-- START Source extract --
Because spring is so very late here in Nova Scotia each new bit of growth is cause for joy.
April 26-29 I'll be taking part in the Halifax entry in the iNaturalist World-wide Bio Blitz where participants take a geo-tagged photo of anything in nature and upload to iNaturalist. The immediate goal is for Halifax to have the highest number of observations; the longer term goal is to add to general knowledge of nature. Anyone in the Halifax Regional Municipality can take part. Calgary is also taking part. Not sure why there aren't more Canadian cities. Last year's winner was San Francisco !
Imagine if we did this every year. We'd be able to compare observations year over year and those observations over time would help us to track the effects of climate change.
Now imagine that someone already did this 100 years ago.
In 1896 Alexander MacKay, a superintendent of education in Nova Scotia, began a program where students in 1400 schools were asked to watch for the "first appearances" of plants in spring as they walked to and from school. The children reported things like animal migrations and thunderstorms. Classroom teachers were responsible for writing down what students reported and sending the data to MacKay at the end of each school year. MacKay collected the data, summarized it and published the results in a Dalhousie University scientific journal every year for 23 years.
In the 1917 edition of his published data, MacKay wrote that he left the records to the Museum of Natural History in Halifax so they could be used in the future by "students of climate".
-- END Source extract --
-- START Data rows --
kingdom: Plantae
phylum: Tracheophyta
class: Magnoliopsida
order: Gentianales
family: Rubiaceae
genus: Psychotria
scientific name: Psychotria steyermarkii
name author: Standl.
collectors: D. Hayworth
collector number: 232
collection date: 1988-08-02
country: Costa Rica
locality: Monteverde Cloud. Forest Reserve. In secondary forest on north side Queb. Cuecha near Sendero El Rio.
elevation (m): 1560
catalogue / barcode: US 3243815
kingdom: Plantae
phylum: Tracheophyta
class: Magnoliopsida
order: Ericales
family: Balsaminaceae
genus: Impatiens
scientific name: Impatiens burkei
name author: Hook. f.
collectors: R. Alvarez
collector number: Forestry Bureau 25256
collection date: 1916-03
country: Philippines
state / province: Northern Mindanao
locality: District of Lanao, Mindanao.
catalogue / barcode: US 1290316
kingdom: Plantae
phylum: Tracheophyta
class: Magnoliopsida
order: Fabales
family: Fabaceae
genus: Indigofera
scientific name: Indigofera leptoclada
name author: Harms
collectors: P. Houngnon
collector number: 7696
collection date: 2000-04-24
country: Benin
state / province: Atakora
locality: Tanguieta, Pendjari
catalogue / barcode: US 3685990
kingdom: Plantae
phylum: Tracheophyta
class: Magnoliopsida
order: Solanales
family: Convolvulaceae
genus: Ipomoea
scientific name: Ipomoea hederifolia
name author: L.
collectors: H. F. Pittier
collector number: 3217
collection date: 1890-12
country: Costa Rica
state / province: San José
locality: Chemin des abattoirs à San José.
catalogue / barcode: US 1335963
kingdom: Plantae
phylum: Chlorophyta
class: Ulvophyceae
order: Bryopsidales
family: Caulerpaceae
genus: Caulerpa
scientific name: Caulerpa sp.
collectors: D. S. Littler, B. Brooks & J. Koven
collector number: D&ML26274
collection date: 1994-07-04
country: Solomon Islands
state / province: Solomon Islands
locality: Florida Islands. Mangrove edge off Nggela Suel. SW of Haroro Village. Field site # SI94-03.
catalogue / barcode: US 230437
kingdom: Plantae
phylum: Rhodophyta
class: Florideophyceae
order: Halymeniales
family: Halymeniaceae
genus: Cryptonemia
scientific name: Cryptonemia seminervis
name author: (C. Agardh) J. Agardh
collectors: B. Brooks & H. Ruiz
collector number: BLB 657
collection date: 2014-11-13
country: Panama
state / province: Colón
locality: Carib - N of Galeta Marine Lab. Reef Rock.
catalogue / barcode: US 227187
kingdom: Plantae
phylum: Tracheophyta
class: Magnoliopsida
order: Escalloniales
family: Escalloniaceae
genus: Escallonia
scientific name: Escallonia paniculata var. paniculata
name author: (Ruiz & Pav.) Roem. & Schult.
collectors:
-- END Data rows --
### Directions
(a) Answer these from the post on spring observations in Nova Scotia:
(i) On which dates will the Halifax entry in the iNaturalist World-wide Bio Blitz take place?
(ii) In how many schools were students asked to watch for the "first appearances" of plants?
(iii) Where did MacKay leave his records?
(b) Carry on the post about spring observations in Nova Scotia, beginning right after its final sentence.

### Per-task outputs
(a)
(i) April 26-29
(ii) 1400
(iii) The Museum of Natural History in Halifax

(b)
That data -- now more than 100 years old -- is helping reveal to modern researchers more about climate change today and is showing some of its tangible effects in the Maritime region.
Recently researchers reviewing MacKay's observations looked at five species: mayflowers, strawberries, apples, lilacs and blackberries. Those species are now flowering between two and six days sooner than in MacKay's time.
MacKay's school children and the ordinary folk who will be making observations on next weekend's "Bio Blitz" are "citizen scientists"; their contributions to observing changing patterns over period of time are invaluable.
iNaturalist is free to join and exists not just for this one weekend. It was created so that ordinary folk like you 'n me all over the world could post photos of things we see. Over the years these observations are going to be very useful. BTW local "experts" in your area will identify the images you post if you aren't sure what you're looking at. It works particularly well with modern cell phones.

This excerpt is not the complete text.